I wrote a few months ago that Microsoft Teams was going to be a big deal, and a key part of Microsoft's Modern Workplace strategy around Office 365. That was only a few weeks after the initial preview release. Now that it has launched in general release, I thought I’d share some observations gleaned from our company’s use of Teams for the past four months.
Still using Email for your internal communications?
Some sort of instant messaging/chat application has been part of our company’s culture for many years. If your company has never tried one, you owe it to yourself to give it a shot. Email is still the best method for some types of messages, especially to customers, but most internal conversations are handled much better as chats. It may take some adjustment at first, but you will soon wonder how you did without. Quite frankly, there is no way we could go back to email as a primary means of internal communication – I think we’d have a staff mutiny on our hands!
So we've fully embraced Teams at Castema, and here are some ways we’ve found Teams helps us on a day-to-day basis.
How do you define a Team?
Teams is organized, as you might expect, around the concept of a Team, which could be a project-oriented cross-functional team, or a department within your organization, or a combination of both. Teams can even include contributors outside your organization, whether partners, vendors, or customers. Getting the right layout and organization that reflects how your company works is important to make sure people see it as part of their workflow.
Within each team, you can create multiple channels to organize your conversation threads. We use these to make announcements, ask questions, and provide updates about projects or things we’re working on. Examples of teams in our office are Tech Team, Quotes and Orders, Executive, and Companywide. Within the Tech Team, there are channels for Project Status Updates, Links to Technology Articles, Training, and General discussion. Team members can choose to see updates only when they look for them, or to subscribe to notifications for important channels. If you want to make sure someone sees something you’re posting, just @-mention the person or the team, and they will receive a notification. Key lessons here are to start slow, experiment a little, and don’t be afraid to make adjustments to the structure if tweaks are needed.

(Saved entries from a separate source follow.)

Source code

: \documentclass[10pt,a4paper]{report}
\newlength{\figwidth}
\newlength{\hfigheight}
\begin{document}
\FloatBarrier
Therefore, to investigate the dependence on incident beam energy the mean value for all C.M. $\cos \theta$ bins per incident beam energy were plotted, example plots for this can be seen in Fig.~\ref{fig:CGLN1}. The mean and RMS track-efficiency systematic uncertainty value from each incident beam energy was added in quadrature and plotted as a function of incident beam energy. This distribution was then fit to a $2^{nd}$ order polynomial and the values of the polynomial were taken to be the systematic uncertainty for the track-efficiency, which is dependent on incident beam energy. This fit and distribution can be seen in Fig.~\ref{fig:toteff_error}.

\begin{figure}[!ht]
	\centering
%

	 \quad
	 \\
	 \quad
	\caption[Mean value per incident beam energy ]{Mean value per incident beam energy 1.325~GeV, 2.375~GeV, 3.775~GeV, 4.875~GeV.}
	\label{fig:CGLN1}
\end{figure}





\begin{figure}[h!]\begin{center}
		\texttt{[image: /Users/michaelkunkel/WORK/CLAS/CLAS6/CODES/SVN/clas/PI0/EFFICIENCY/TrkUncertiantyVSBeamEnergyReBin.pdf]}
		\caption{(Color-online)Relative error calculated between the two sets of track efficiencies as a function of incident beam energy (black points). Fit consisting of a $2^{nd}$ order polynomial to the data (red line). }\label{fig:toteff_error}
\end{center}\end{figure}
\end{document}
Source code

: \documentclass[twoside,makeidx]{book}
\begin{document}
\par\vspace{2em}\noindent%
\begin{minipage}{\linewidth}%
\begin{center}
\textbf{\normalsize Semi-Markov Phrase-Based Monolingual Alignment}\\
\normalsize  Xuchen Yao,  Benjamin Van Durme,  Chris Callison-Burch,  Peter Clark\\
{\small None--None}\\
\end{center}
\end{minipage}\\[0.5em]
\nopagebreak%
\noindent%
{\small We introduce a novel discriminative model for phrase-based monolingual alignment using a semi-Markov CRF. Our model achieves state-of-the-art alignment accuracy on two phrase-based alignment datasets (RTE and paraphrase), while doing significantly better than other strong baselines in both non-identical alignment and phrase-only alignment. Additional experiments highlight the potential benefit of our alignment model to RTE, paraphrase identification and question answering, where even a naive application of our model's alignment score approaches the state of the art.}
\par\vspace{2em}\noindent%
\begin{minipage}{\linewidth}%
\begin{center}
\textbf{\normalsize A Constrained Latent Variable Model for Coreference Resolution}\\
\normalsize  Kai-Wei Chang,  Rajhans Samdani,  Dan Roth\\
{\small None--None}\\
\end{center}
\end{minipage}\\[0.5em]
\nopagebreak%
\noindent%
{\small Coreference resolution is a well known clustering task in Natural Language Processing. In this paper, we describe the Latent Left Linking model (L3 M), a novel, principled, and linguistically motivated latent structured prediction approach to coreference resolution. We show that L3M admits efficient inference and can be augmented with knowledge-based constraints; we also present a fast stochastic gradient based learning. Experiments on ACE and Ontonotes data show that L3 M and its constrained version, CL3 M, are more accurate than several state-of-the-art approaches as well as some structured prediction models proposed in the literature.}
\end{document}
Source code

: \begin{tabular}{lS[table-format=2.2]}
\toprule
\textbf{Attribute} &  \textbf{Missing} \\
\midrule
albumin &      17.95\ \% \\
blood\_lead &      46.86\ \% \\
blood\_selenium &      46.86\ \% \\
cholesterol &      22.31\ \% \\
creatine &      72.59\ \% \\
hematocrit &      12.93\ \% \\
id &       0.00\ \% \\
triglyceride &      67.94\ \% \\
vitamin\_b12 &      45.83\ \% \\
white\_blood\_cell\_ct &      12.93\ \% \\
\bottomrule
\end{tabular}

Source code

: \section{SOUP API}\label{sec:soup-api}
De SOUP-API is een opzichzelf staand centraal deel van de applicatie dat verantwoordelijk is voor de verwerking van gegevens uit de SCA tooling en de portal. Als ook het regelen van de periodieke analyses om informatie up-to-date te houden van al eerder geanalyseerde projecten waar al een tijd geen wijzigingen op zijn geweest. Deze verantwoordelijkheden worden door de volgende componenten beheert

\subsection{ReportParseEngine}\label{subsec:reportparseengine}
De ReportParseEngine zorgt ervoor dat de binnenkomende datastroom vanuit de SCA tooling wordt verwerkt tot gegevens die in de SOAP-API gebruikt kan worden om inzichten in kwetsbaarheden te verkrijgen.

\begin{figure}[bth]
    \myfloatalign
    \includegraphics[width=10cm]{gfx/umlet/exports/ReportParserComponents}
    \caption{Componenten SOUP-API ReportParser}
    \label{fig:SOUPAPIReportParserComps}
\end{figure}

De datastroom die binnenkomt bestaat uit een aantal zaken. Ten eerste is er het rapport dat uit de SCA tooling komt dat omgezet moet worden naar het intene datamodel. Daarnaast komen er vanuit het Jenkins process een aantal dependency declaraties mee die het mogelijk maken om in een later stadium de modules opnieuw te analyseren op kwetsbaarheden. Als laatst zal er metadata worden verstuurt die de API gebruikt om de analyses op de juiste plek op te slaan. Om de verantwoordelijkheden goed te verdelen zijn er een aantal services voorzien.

Deep Office 365 integration brings everything together
As a communications platform, Teams works well, but its real value becomes apparent in the deep integration with Office 365, as well as the available extensions. If any of your staff works remotely, even some of the time, Teams helps bring the staff together, whether they’re in the office or not.
Let’s say I’m text chatting in a team channel with a coworker, and we want to go over a document or spreadsheet. Either of us can attach the file to a chat message, and it automatically gets saved to a team-specific SharePoint site just for our team. From there, we can both click on the file and open it in an editor to review and simultaneously edit the file, all the while chatting about the document in a Teams window pane right alongside the file. If we want to go beyond that, a voice or video call with the teammate is just a click away (Skype technology is embedded in Teams), including the ability to share our screens with each other. All this time, we haven’t left Teams.
If we need to schedule some future time to continue working together, the meetings tab lets us schedule a Teams meeting, showing both of our availability, and automatically adding the meeting to our Outlook calendars. The calendar appointment automatically includes a link to get us right into the meeting in Teams.
Customize and make it your own
If there are web-based applications, document libraries, or partner sites we frequently use, Teams lets us create custom tabs in each channel so we can access those with a click. This saves time and helps ensure people are using Teams as their workspace, as it helps them get what they need quickly with no need to hunt around outside the application. This includes links to other Office 365 apps, like Planner and Power BI, or even a tab for an individual file, like a pinned document, or frequently used templates. We can also link to outside addresses, like a vendor’s portal to get pricing information or place orders, for example.
Vendors are also releasing custom tabs and pages you can add into Teams as extensions, and I haven't even touched on the Bots, which offer lots of automation possibilities, some very useful and some just for fun.
While I’ve focused on Teams for its productivity benefits, there are some fun aspects too, and those are often just as important to team morale. The ability to respond to teammates with something goofy like an animated gif, sticker, meme, or emoji have led to the team laughing more and keeping momentum together as a group.
Is it right for you?
As you might expect for a technology company, we’re constantly trying out innovative solutions that we think our customers (and we!) could benefit from. Over the years, we’ve used many different chat applications: Skype (pre-Microsoft), Lync, HipChat, Skype for Business, Glip, Groups, and now Teams, as our communications platforms. Teams is easily the most comprehensive of these applications; calling it just a chat client would be like taking a smartphone and only talking about its ability to make phone calls. While not without its flaws (and some early-release growing pains), Teams so far has earned a well-deserved thumbs-up from our crew.